One of the greatest perceived disadvantages of tube-based amplifiers is their need for kilovolt power supplies, which increase size, weight, and system overhead. While this is indeed the case for very-high-power systems, in most instances, it has rarely limited the TWT amplifier’s usefulness. Besides, the power supplies used to accommodate solid-state amplifiers for these applications would be just as formidable, considering that they would need to power-combine hundreds of transistors to produce the required RF output power.

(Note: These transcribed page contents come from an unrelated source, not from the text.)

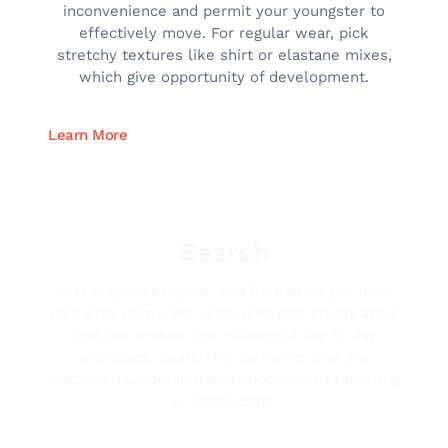
inconvenience and permit your youngster to
effectively move. For regular wear, pick
stretchy textures like shirt or elastane mixes,
which give opportunity of development.
Learn More
Search
Kids play, investigate, and frequently get their
garments grimy. Put resources into sturdy attire
that can endure the mileage of day to day
exercises. Search for garments that are
machine-launderable and impervious to blurring
or contracting.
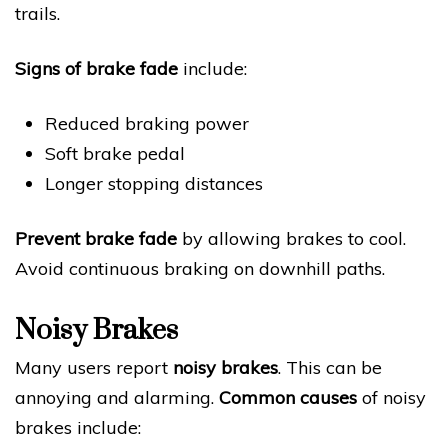
trails.
Signs of brake fade
include:
Reduced braking power
Soft brake pedal
Longer stopping distances
Prevent brake fade
by allowing brakes to cool.
Avoid continuous braking on downhill paths.
Noisy Brakes
Many users report
noisy brakes
. This can be
annoying and alarming.
Common causes
of noisy
brakes include:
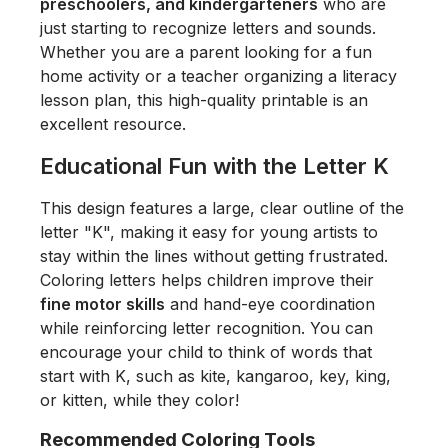
preschoolers, and kindergarteners
who are
just starting to recognize letters and sounds.
Whether you are a parent looking for a fun
home activity or a teacher organizing a literacy
lesson plan, this high-quality printable is an
excellent resource.
Educational Fun with the Letter K
This design features a large, clear outline of the
letter "K", making it easy for young artists to
stay within the lines without getting frustrated.
Coloring letters helps children improve their
fine motor skills
and hand-eye coordination
while reinforcing letter recognition. You can
encourage your child to think of words that
start with K, such as
kite, kangaroo, key, king,
or kitten
, while they color!
Recommended Coloring Tools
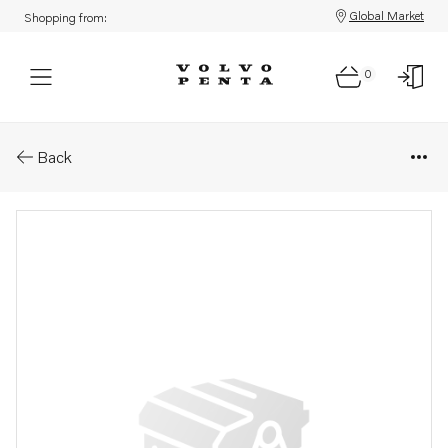
Global Market
Shopping from:
0
Parts: Flexible coupling
Back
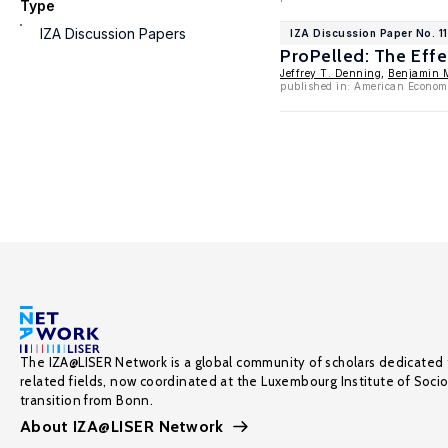
Type
IZA Discussion Papers
IZA Discussion Paper No. 1
ProPelled: The Effe
Jeffrey T. Denning
,
Benjamin 
published in: American Economi
The IZA@LISER Network is a global community of scholars dedicated 
related fields, now coordinated at the Luxembourg Institute of Soci
transition from Bonn.
About IZA@LISER Network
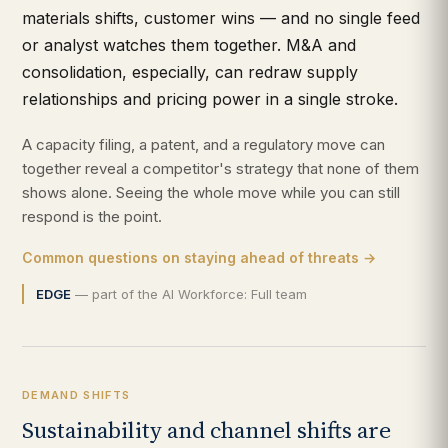
materials shifts, customer wins — and no single feed
or analyst watches them together. M&A and
consolidation, especially, can redraw supply
relationships and pricing power in a single stroke.
A capacity filing, a patent, and a regulatory move can
together reveal a competitor's strategy that none of them
shows alone. Seeing the whole move while you can still
respond is the point.
Common questions on staying ahead of threats →
EDGE
— part of the AI Workforce: Full team
DEMAND SHIFTS
Sustainability and channel shifts are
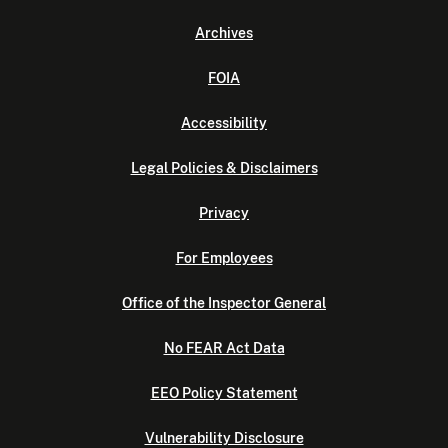
Archives
FOIA
Accessibility
Legal Policies & Disclaimers
Privacy
For Employees
Office of the Inspector General
No FEAR Act Data
EEO Policy Statement
Vulnerability Disclosure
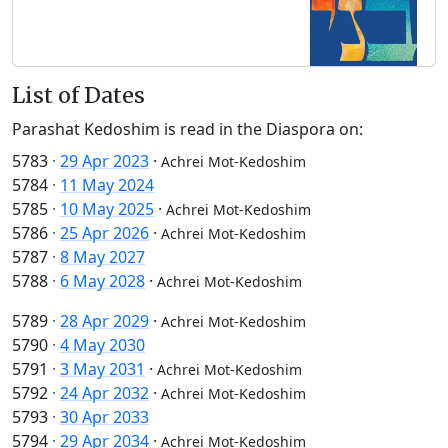
List of Dates
Parashat Kedoshim is read in the Diaspora on:
5783
·
29 Apr 2023
·
Achrei Mot-Kedoshim
5784
·
11 May 2024
5785
·
10 May 2025
·
Achrei Mot-Kedoshim
5786
·
25 Apr 2026
·
Achrei Mot-Kedoshim
5787
·
8 May 2027
5788
·
6 May 2028
·
Achrei Mot-Kedoshim
5789
·
28 Apr 2029
·
Achrei Mot-Kedoshim
5790
·
4 May 2030
5791
·
3 May 2031
·
Achrei Mot-Kedoshim
5792
·
24 Apr 2032
·
Achrei Mot-Kedoshim
5793
·
30 Apr 2033
5794
·
29 Apr 2034
·
Achrei Mot-Kedoshim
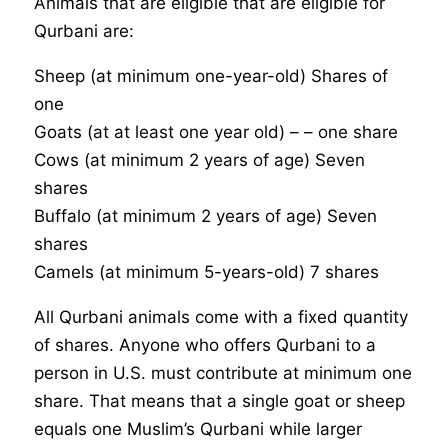
Animals that are eligible that are eligible for
Qurbani are:
Sheep (at minimum one-year-old) Shares of
one
Goats (at at least one year old) – – one share
Cows (at minimum 2 years of age) Seven
shares
Buffalo (at minimum 2 years of age) Seven
shares
Camels (at minimum 5-years-old) 7 shares
All Qurbani animals come with a fixed quantity
of shares. Anyone who offers Qurbani to a
person in U.S. must contribute at minimum one
share. That means that a single goat or sheep
equals one Muslim’s Qurbani while larger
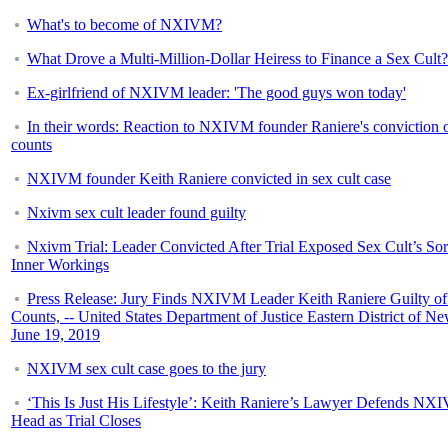
What's to become of NXIVM?
What Drove a Multi-Million-Dollar Heiress to Finance a Sex Cult?
Ex-girlfriend of NXIVM leader: 'The good guys won today'
In their words: Reaction to NXIVM founder Raniere's conviction o
counts
NXIVM founder Keith Raniere convicted in sex cult case
Nxivm sex cult leader found guilty
Nxivm Trial: Leader Convicted After Trial Exposed Sex Cult’s So
Inner Workings
Press Release: Jury Finds NXIVM Leader Keith Raniere Guilty of
Counts, -- United States Department of Justice Eastern District of N
June 19, 2019
NXIVM sex cult case goes to the jury
‘This Is Just His Lifestyle’: Keith Raniere’s Lawyer Defends NX
Head as Trial Closes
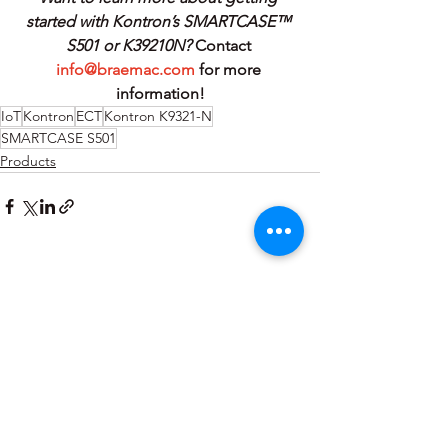
started with Kontron’s SMARTCASE™ 
S501 or K39210N? 
Contact 
info@braemac.com
 for more 
information!
IoT
Kontron
ECT
Kontron K9321-N
SMARTCASE S501
Products
See All
Recent Posts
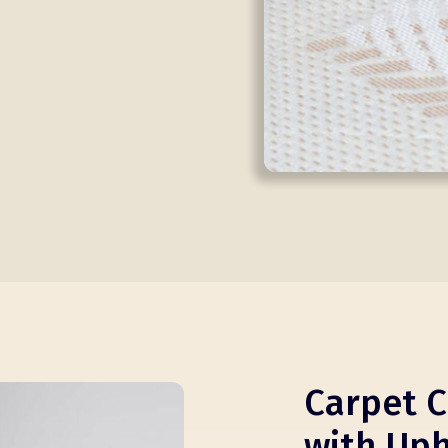
Carpet C
with Uph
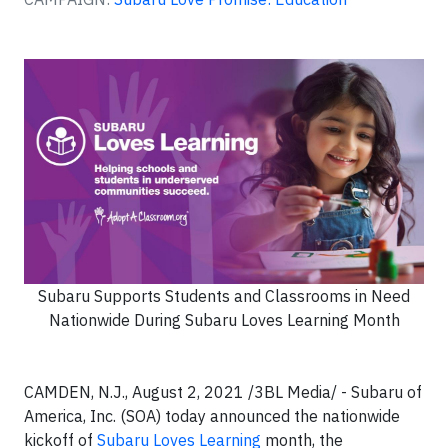
Subaru Supports Students and Classrooms in Need
Nationwide During Subaru Loves Learning Month
CAMDEN, N.J., August 2, 2021 /3BL Media/ - Subaru of
America, Inc. (SOA) today announced the nationwide
kickoff of
Subaru Loves Learning
month, the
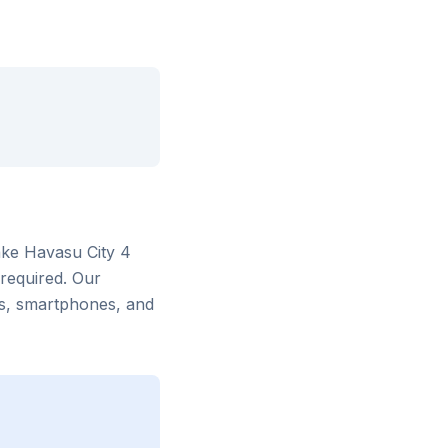
ke Havasu City 4
 required. Our
rs, smartphones, and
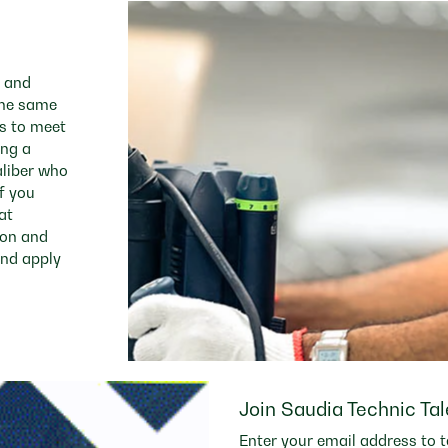
e and
 the same
es to meet
ing a
aliber who
f you
at
ion and
and apply
Join Saudia Technic Ta
Enter your email address to t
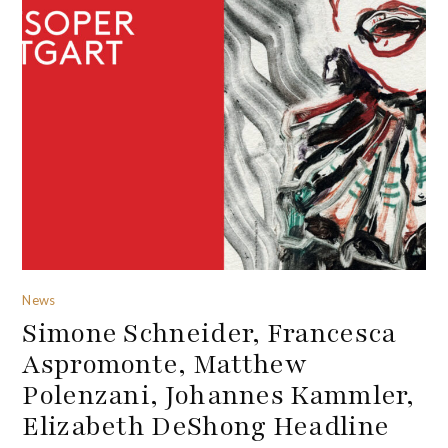
News
Simone Schneider, Francesca
Aspromonte, Matthew
Polenzani, Johannes Kammler,
Elizabeth DeShong Headline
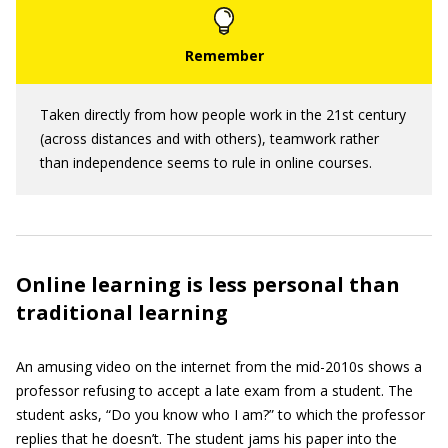
Taken directly from how people work in the 21st century
(across distances and with others), teamwork rather
than independence seems to rule in online courses.
Online learning is less personal than
traditional learning
An amusing video on the internet from the mid-2010s shows a
professor refusing to accept a late exam from a student. The
student asks, “Do you know who I am?” to which the professor
replies that he doesn’t. The student jams his paper into the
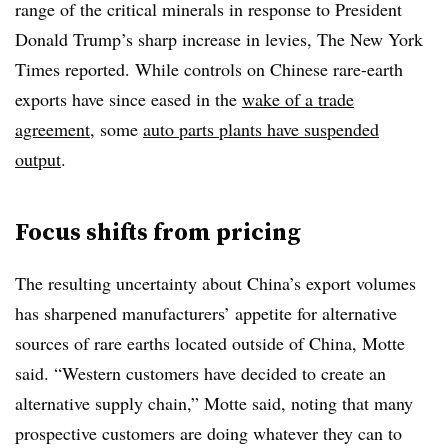
range of the critical minerals in response to President
Donald Trump’s sharp increase in levies, The New York
Times reported. While controls on Chinese rare-earth
exports have since eased in the
wake of a trade
agreement
, some
auto parts plants have suspended
output
.
Focus shifts from pricing
The resulting uncertainty about China’s export volumes
has sharpened manufacturers’ appetite for alternative
sources of rare earths located outside of China, Motte
said. “Western customers have decided to create an
alternative supply chain,” Motte said, noting that many
prospective customers are doing whatever they can to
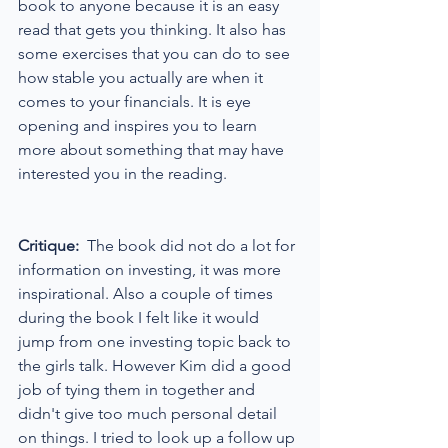
book to anyone because it is an easy 
read that gets you thinking. It also has 
some exercises that you can do to see 
how stable you actually are when it 
comes to your financials. It is eye 
opening and inspires you to learn 
more about something that may have 
interested you in the reading.
Critique:
  The book did not do a lot for 
information on investing, it was more 
inspirational. Also a couple of times 
during the book I felt like it would 
jump from one investing topic back to 
the girls talk. However Kim did a good 
job of tying them in together and 
didn't give too much personal detail 
on things. I tried to look up a follow up 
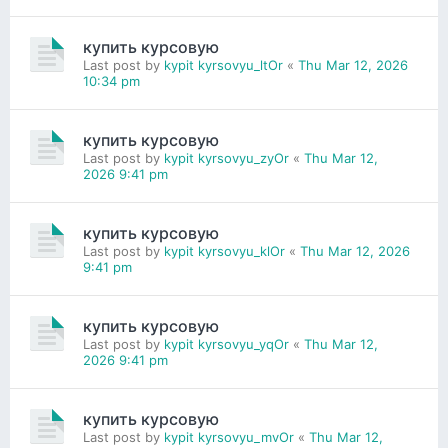
купить курсовую
Last post by
kypit kyrsovyu_ltOr
«
Thu Mar 12, 2026
10:34 pm
купить курсовую
Last post by
kypit kyrsovyu_zyOr
«
Thu Mar 12,
2026 9:41 pm
купить курсовую
Last post by
kypit kyrsovyu_klOr
«
Thu Mar 12, 2026
9:41 pm
купить курсовую
Last post by
kypit kyrsovyu_yqOr
«
Thu Mar 12,
2026 9:41 pm
купить курсовую
Last post by
kypit kyrsovyu_mvOr
«
Thu Mar 12,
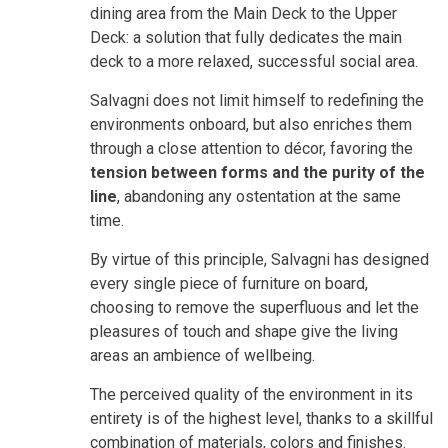
dining area from the Main Deck to the Upper
Deck: a solution that fully dedicates the main
deck to a more relaxed, successful social area.
Salvagni does not limit himself to redefining the
environments onboard, but also enriches them
through a close attention to décor, favoring the
tension between forms and the purity
of the
line
, abandoning any ostentation at the same
time.
By virtue of this principle, Salvagni has designed
every single piece of furniture on board,
choosing to remove the superfluous and let the
pleasures of touch and shape give the living
areas an ambience of wellbeing.
The perceived quality of the environment in its
entirety is of the highest level, thanks to a skillful
combination of materials, colors and finishes.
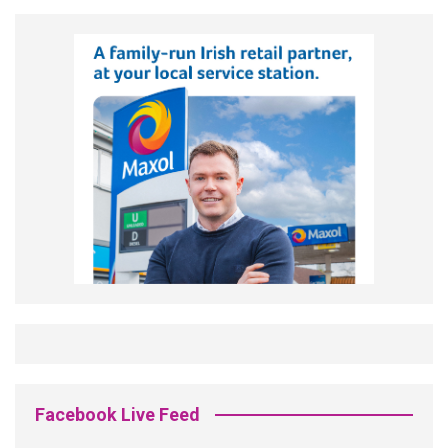
Facebook Live Feed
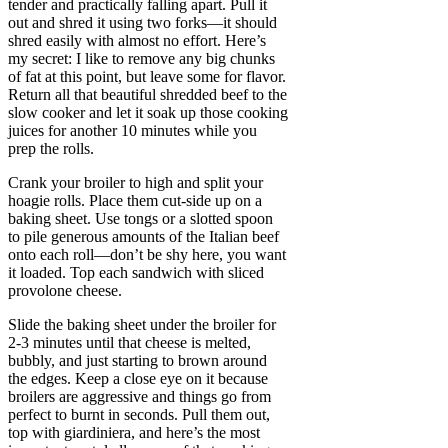
tender and practically falling apart. Pull it
out and shred it using two forks—it should
shred easily with almost no effort. Here’s
my secret: I like to remove any big chunks
of fat at this point, but leave some for flavor.
Return all that beautiful shredded beef to the
slow cooker and let it soak up those cooking
juices for another 10 minutes while you
prep the rolls.
Crank your broiler to high and split your
hoagie rolls. Place them cut-side up on a
baking sheet. Use tongs or a slotted spoon
to pile generous amounts of the Italian beef
onto each roll—don’t be shy here, you want
it loaded. Top each sandwich with sliced
provolone cheese.
Slide the baking sheet under the broiler for
2-3 minutes until that cheese is melted,
bubbly, and just starting to brown around
the edges. Keep a close eye on it because
broilers are aggressive and things go from
perfect to burnt in seconds. Pull them out,
top with giardiniera, and here’s the most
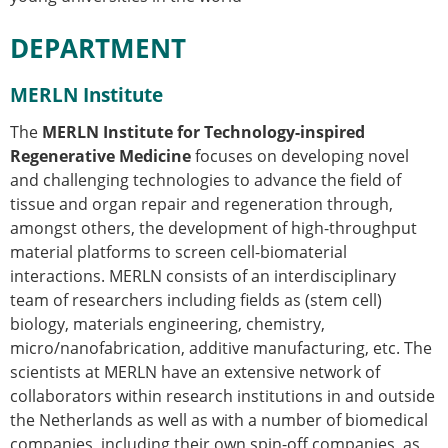
DEPARTMENT
MERLN Institute
The
MERLN Institute for Technology-inspired
Regenerative Medicine
focuses on developing novel
and challenging technologies to advance the field of
tissue and organ repair and regeneration through,
amongst others, the development of high-throughput
material platforms to screen cell-biomaterial
interactions. MERLN consists of an interdisciplinary
team of researchers including fields as (stem cell)
biology, materials engineering, chemistry,
micro/nanofabrication, additive manufacturing, etc. The
scientists at MERLN have an extensive network of
collaborators within research institutions in and outside
the Netherlands as well as with a number of biomedical
companies, including their own spin-off companies, as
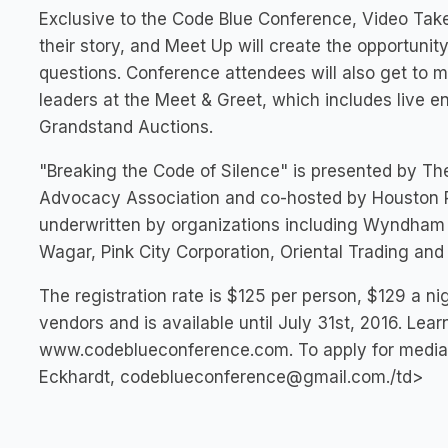
Exclusive to the Code Blue Conference, Video Take 
their story, and Meet Up will create the opportuni
questions. Conference attendees will also get to
leaders at the Meet & Greet, which includes live e
Grandstand Auctions.
"Breaking the Code of Silence" is presented by Th
Advocacy Association and co-hosted by Houston Pe
underwritten by organizations including Wyndham H
Wagar, Pink City Corporation, Oriental Trading an
The registration rate is $125 per person, $129 a ni
vendors and is available until July 31st, 2016. Lea
www.codeblueconference.com. To apply for media 
Eckhardt,
codeblueconference@gmail.com
./td>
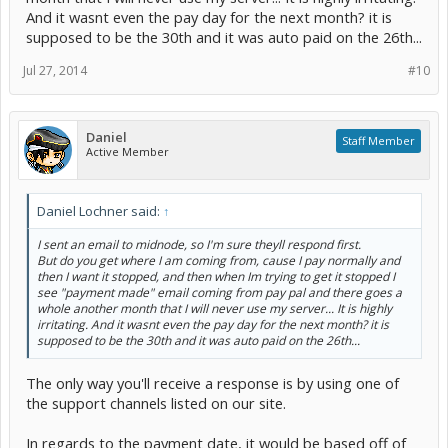
And it wasnt even the pay day for the next month? it is
supposed to be the 30th and it was auto paid on the 26th...
Jul 27, 2014
#10
Daniel
Staff Member
Active Member
Daniel Lochner said:
↑
I sent an email to midnode, so I'm sure theyll respond first.
But do you get where I am coming from, cause I pay normally and
then I want it stopped, and then when Im trying to get it stopped I
see "payment made" email coming from pay pal and there goes a
whole another month that I will never use my server... It is highly
irritating. And it wasnt even the pay day for the next month? it is
supposed to be the 30th and it was auto paid on the 26th...
The only way you'll receive a response is by using one of
the support channels listed on our site.
In regards to the payment date, it would be based off of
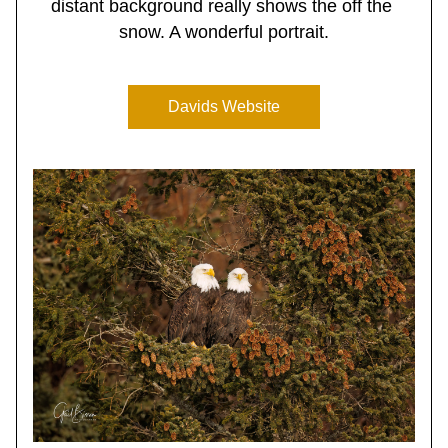
distant background really shows the off the 
snow. A wonderful portrait.
Davids Website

MPMs – a Compact Alternative to the TWTA
The “mini-TWT” (essentially a shorter version of its conventional sibling), was first developed in the late 1970s. A decade and a half later, a program funded by the U.S. Army, Navy, and Air Force produced small, high-power amplifier modules in a common form factor that operated from low-voltage DC power supplies. The idea was to use a solid-state driver amplifier based on MMICs or discrete RF power transistors to drive a mini-TWT and combine them with power and control circuits in a very compact enclosure. The resulting Microwave Power Module (MPM) exploits the inherent advantages of both solid-state and tube technologies to deliver the best of both worlds.

Today, MPMs from dB Control and other manufacturers are available with RF outputs up to about 300 W CW (1 kW pulsed), and at frequencies as high as 50 GHz. These MPMs are extensively used in ECM, radar, and satellite communications systems. For example, dB Control’s MPMs power the radar systems onboard the Predator UAVs that have proven so indispensible in Iraq and Afghanistan.

Advanced Tubes for Terahertz Requirements
Looking over the development horizon, there is interesting tube research taking place to meet the needs of systems operating in the upper reaches of the millimeter-wave region. For example, DARPA’s High Frequency Integrated Vacuum Electronics (HiFIVE) program is focused on an integrated, microfabricated tube power amplifier circuit that can deliver more than 50 W of RF power at greater than five percent efficiency over a bandwidth greater than 5 GHz to 220 GHz. The subsystem will incorporate a first-stage MMIC driver circuit integrated into the overall amplifier, along with the cathode, electron-beam and the interaction and collection structures. Since its structures are incredibly tiny, this device will be produced using microfabrication technologies such as reactive ion etching, along with advances in material, device, and circuit technologies. The program’s grand finale will be an MPM that can operate without degradation for more than 100 hours in a high-bandwidth tactical communications link, with throughput comparable to optical fiber. This is obviously an appealing piece of hardware for tomorrow’s extremely small UAVs.

The U.S. is not alone in pursuing advanced tube development, as is evident in the technical program of the recent International Vacuum Electronics Conference in Rome sponsored by the European Space Agency. R&D programs described there include development of tubes for use in the terahertz region, as well as novel topologies and many other advances. Their authors hailed from Russia, China, Korea, Germany, Israel, Switzerland, France, Italy, Ukraine, Norway, India, Brazil, the Netherlands, Belgium, Canada, Taiwan, and even Belarus. The U.S. was well represented as well.

So while TWTs and other tubes may not be familiar to every microwave or RF engineer, they are not only viable, but ubiquitous, throughout terrestrial, airborne, and space-based defense systems worldwide, and in commercial and scientific applications as well. Solid-state devices may be chipping away at the lower echelons of the tube domain, but they’re chasing a target that is moving upwards in both frequency and RF output power – a situation that is likely to remain for decades to come.